🚦19🚦

Màu nền
Font chữ
Font size
Chiều cao dòng

Pierwsza lekcja minęła szybko ayle druga już nie. Na matmie próbowałam się skupić gdy coś Theo odemnie chciał ale ja nie reagowałam.

- czego chcesz nie dajesz mi się skupić

- James był dziś pod szkołą i powiedział że będzie na ciebie czekać

- skąd wiesz

- bo z nim rozmawiałem

- dobra dzieki

- no spoko uważaj na siebie

- ok

Wkońcu skończyła się matma. Udałam się do szafki by wyjąć książki na następną lekcję.

- cześć co masz taki humor coś się stało

- mi nic tylko jeden problem stoi mi na drodze i chyba tego pasożyta nie usunę ze swojego życia.

- yyy niech zgadnę James

-tak Emi James jest pod szkołą i będzie na mnie czekał

-dobra to powiesz mu że masz chłopaka a ja się tym zajmę żeby ktoś do ciebie podszedł później może się odczepi

- niewiem można spróbować

-no myślałam że się nie zgodzisz

Na stołówce siedziałam z moją grupką z Emi, Jey'em, Louisem,Davidem i Amandą. Byłam zadowolona że jestem tu.

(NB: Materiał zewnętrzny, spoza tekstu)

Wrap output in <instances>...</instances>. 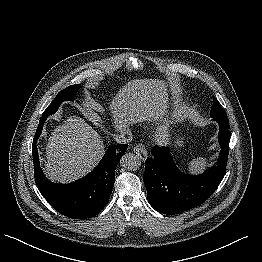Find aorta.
I'll use <instances>...</instances> for the list:
<instances>
[{
	"label": "aorta",
	"mask_w": 262,
	"mask_h": 262,
	"mask_svg": "<svg viewBox=\"0 0 262 262\" xmlns=\"http://www.w3.org/2000/svg\"><path fill=\"white\" fill-rule=\"evenodd\" d=\"M120 165L129 171H135L139 169L141 161L139 157L132 153H126L120 160Z\"/></svg>",
	"instance_id": "1"
}]
</instances>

- Adel co robisz po południu po szkole- zapytał David

- ja mam dzisiaj testy na prawko a co

- a to powodzenia

- nie dzieki jakoś to mi pecha przynosi

- a okej

- a co chciałeś

- a bo my cała czwórka chcieliśmy cie zaprosić na imprezę

- aaa to ja nie ide bo mam prawko do zdania i niewiem ile to bedzie trwać

-ok

Dwie lekcje minęły szybko przy wyjściu zatrzymała mnie Emi i dała mi znać że 'mój' chłopak będzie stał przy jakimś aucie.
Wychodząc ze y kierowwłam się prosto do domu ale ktoś chwycił mnie za nadgarstek.

- James puść mnie ide do domu

- ja mam pytanie

- dajesz bo się śpieszę

- no to jakby ci to powiedzieć masz chłopaka który by cię chciał. Jestem ciekaw czy on też jest mamim synkiem

- yyy mam zaraz przyjdzie a co

- nie nic

I zza aut wyszedł wysoki brunet na czarno ubrany. Theo.

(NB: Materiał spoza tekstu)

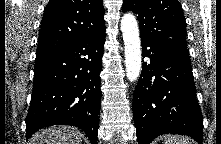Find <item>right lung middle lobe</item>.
I'll list each match as a JSON object with an SVG mask.
<instances>
[{"label": "right lung middle lobe", "instance_id": "dd1d6c3e", "mask_svg": "<svg viewBox=\"0 0 221 144\" xmlns=\"http://www.w3.org/2000/svg\"><path fill=\"white\" fill-rule=\"evenodd\" d=\"M48 56H36V61L47 58Z\"/></svg>", "mask_w": 221, "mask_h": 144}]
</instances>
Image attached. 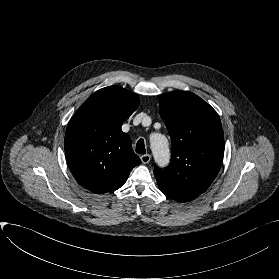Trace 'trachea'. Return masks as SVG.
Returning <instances> with one entry per match:
<instances>
[{
  "label": "trachea",
  "instance_id": "1",
  "mask_svg": "<svg viewBox=\"0 0 279 279\" xmlns=\"http://www.w3.org/2000/svg\"><path fill=\"white\" fill-rule=\"evenodd\" d=\"M136 152L138 154H146L145 144L143 139H139L136 144Z\"/></svg>",
  "mask_w": 279,
  "mask_h": 279
}]
</instances>
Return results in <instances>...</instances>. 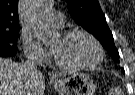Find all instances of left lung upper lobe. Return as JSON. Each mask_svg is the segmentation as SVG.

- cześć ty jesteś jej chłopakiem czy tylko udajesz bo nikt by nie chciał z nią być. Nazwała cię kiedyś mamim synkiem co

- a jeśli nie to co ale jeśli masz coś do niej to mów od razu

Wtedy właczylam sie do rozmowy.

- ale ty na mnie skarżysz wkurzasz mnie tym i co jeszcze powiesz "bo poskarżę się mamusi" zostaw mnie.

- dobra wal się myślisz że jeśli naprawiłaś mi auto że jesteś znawczynią aut.

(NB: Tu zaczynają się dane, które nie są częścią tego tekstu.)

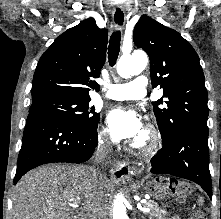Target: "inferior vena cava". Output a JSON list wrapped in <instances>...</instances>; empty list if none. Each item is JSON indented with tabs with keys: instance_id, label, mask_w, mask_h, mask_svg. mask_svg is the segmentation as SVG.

-nie a ty myślisz że jesteś fajny że masz ścigacza i taka ciapa jak ty umiesz sztuczki na tylnych kołach łał super inni są lepsi od ciebie. Odczep sie ode mnie bo przylepiłes sie jak ten rzep do buta.

Po paru minutach odszedł skakałam z radości że mi sie udało ale musiałam jeszcze dwóm osobom podziękować.

- Em i Theo dziękuję wam że mi pomogliście a teraz spadam na testy ok pa

- nie ma za co miło było być twoim "chłopakiem"

Walnelam go w ramię niech nie myśli sobie za dużo. Ale nie mocno tak po koleżeńsku. Em, theo i ja nie mogliśmy powstrzymać się od śmiechu.